June 23, 2003 at 7:57 PM EST - Updated June 22 at 9:27 AM
By TOM WITHERS, AP Sports Writer
CLEVELAND (AP) - Victor Martinez looked pretty comfortable behind the plate and in Cleveland's batting order on Saturday. So good, in fact, that he may become a permanent fixture both places.
Martinez went 1-for-3 with a double in his season debut, one day after the Indians called him up from Triple-A Buffalo and sent Josh Bard down to the Bisons.
The Indians didn't plan on adding Martinez to the roster until Aug. 1, but his hot bat sped up the timeline by more than a month.
"He's made himself ready to come up," said John Farrell, the Indians' director of player development.
Martinez, who appeared in 12 games with Cleveland last September, was terrorizing pitchers in the International League.
After a slow start, the switch-hitting 24-year-old was batting .328 with seven homers and 45 RBIs.
Before being recalled, he was hitting .437 with 12 doubles, three homers and 22 RBIs in 25 games this month.
"I wasn't thinking about getting called up," he said following Saturday's 5-4 loss to Cincinnati. "My only goal was to play good and see what was going to happen."
The Indians see Martinez as a middle-of-the-diamond star to build around. Although he has played some first base, the club would rather keep Martinez at catcher.
But for all his offensive prowess, Martinez has some defensive deficiencies. He has thrown out just 10 of 72 attempted base stealers and none of his last 33.
However, the Indians think he has been making good progress with his mechanics and game-calling ability.
"We just want him to relax and feel comfortable here," Indians manager Eric Wedge said.
Martinez said he already feels more at home than he did a year ago when he came up for the first time.
"It's like a family for me here," Martinez said. "I know most of the players much better."
NOT GIVING UP ON BARD: Wedge said the Indians still think Bard can have a major part in their future.
"He did a terrific job for us defensively," Wedge said. "He's going to be back. This is for him. If we wanted to be selfish, we would have kept him here."
Bard won't return until he shows the Indians he can be a more consistent hitter.
Before being demoted, he was batting just .228 with 16 RBIs in 60 games. Wedge said part of Bard's problem was that he was placing too much pressure on himself to perform.
"This allows him to go down, relax, keep playing and get his swing together," Wedge said.
SLING SHOTS: At times, Cleveland's clubhouse looks like the waiting room at a doctor's office.
In the past few days, pitchers Jason Bere and Dave Elder and designated hitter Ellis Burks have visited with teammates while wearing slings on their arms as they continue to recover from season-ending surgeries.

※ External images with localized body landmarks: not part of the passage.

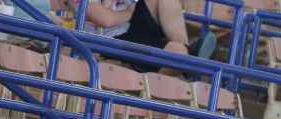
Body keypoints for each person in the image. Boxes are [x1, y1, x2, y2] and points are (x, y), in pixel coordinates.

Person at [61, 0, 216, 71]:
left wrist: (129, 11)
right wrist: (129, 13)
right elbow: (106, 20)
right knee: (176, 52)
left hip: (127, 28)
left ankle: (188, 51)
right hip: (107, 41)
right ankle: (187, 60)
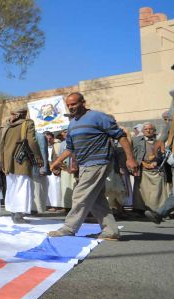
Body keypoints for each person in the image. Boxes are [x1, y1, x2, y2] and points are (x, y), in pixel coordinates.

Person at [49, 92, 138, 239]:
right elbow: (70, 148)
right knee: (96, 198)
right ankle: (111, 231)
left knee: (79, 195)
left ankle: (69, 228)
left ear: (83, 102)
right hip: (84, 165)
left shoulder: (98, 117)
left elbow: (120, 135)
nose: (71, 107)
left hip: (99, 162)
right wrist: (57, 161)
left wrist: (130, 158)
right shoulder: (72, 124)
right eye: (69, 105)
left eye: (74, 104)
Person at [0, 107, 43, 223]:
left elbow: (1, 147)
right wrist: (38, 158)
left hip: (7, 162)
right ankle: (18, 215)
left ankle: (14, 213)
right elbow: (32, 141)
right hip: (22, 161)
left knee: (12, 187)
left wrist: (3, 163)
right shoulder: (27, 123)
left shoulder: (4, 127)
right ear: (23, 115)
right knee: (22, 186)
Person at [132, 122, 169, 213]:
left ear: (154, 131)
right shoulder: (136, 140)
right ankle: (140, 209)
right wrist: (140, 164)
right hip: (142, 169)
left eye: (150, 129)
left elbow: (164, 153)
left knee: (157, 191)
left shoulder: (160, 141)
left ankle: (157, 210)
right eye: (146, 129)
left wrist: (157, 161)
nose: (148, 131)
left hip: (157, 170)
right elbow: (132, 154)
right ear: (142, 131)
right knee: (141, 190)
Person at [44, 131, 64, 211]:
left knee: (56, 187)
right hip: (46, 170)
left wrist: (58, 168)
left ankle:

Brian Anderson couldn't help but notice.
"There's a lot of slings around here, man," Anderson said surveying the room.
Bere pitched only 6 2-3 innings this season after signing a one-year, $1 million free agent deal in December. Elder, too, was with the Indians briefly.

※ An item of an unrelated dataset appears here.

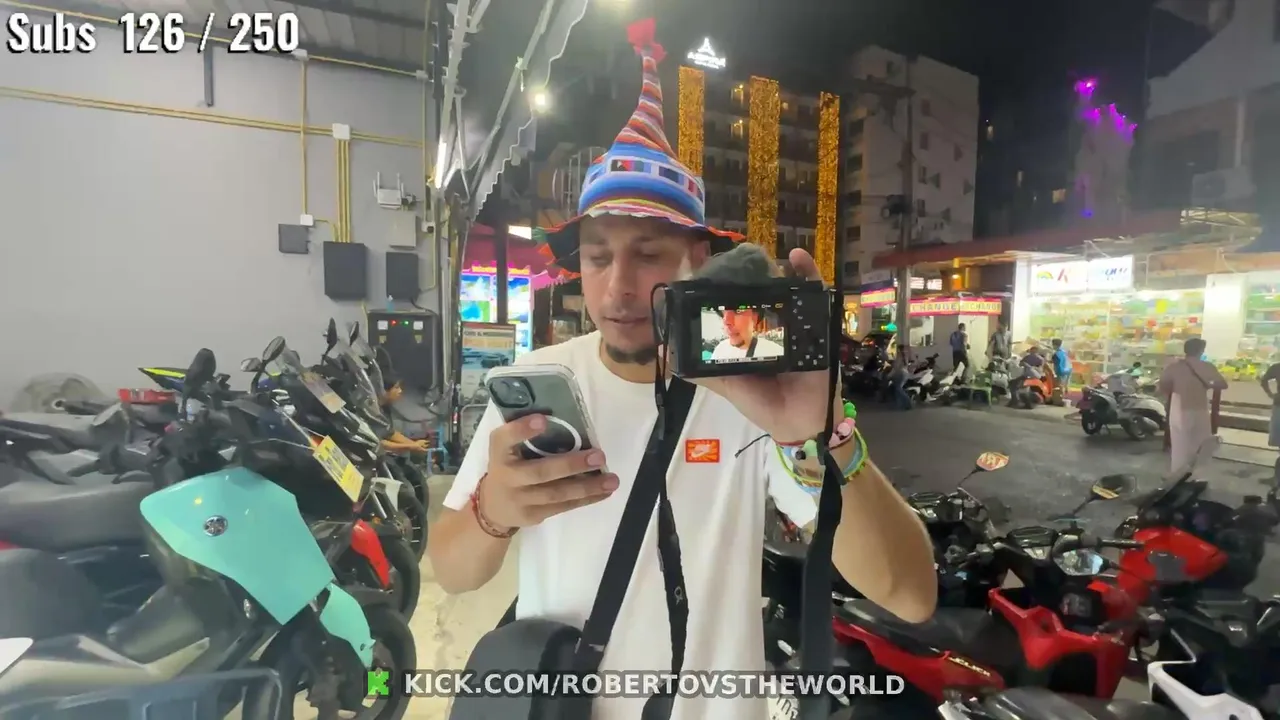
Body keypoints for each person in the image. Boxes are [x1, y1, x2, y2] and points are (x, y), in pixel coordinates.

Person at [426, 20, 936, 720]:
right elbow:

Burks had two bone spurs removed from his elbow.
MORE ON LEBRON: Some of the Indians were still talking about LeBron James' visit to Jacobs Field on Friday.
James, selected with the No. 1 overall pick in the NBA draft by the Cleveland Cavaliers, took pregame batting practice and threw out the ceremonial first pitch before Friday's series opener.
When James walked into the Indians' clubhouse, players scrambled to get his autograph.
Reliever Jason Boyd, who began serving a three-game suspension Friday, ran out and bought several basketballs that some of the Indians pitchers had James sign.
"It was pretty cool," said infielder Zach Sorensen. "He seems like a good guy."
SPRING FLING: The Indians have not yet decided where they'll have spring training next season.
The club is considering whether to pick up a five-year lease option to stay in Winter Haven, Fla., or move to Port Charlotte, the Texas Rangers' former spring home.
Indians spokesman Bob DiBiasio said the team was still having internal discussions but that an announcement would be made soon.
BASELINES: According to the Elias Sports Bureau, C.C. Sabathia's single in the 11th inning last week in Pittsburgh was the first pinch-hit by a Cleveland pitcher since Dick Donovan in 1963. ... As part of celebrating Ohio's bicentennial, teams wearing replica uniforms of the 1869 Cincinnati Red Stockings and Cleveland Forest Citys played an exhibition before Saturday's game.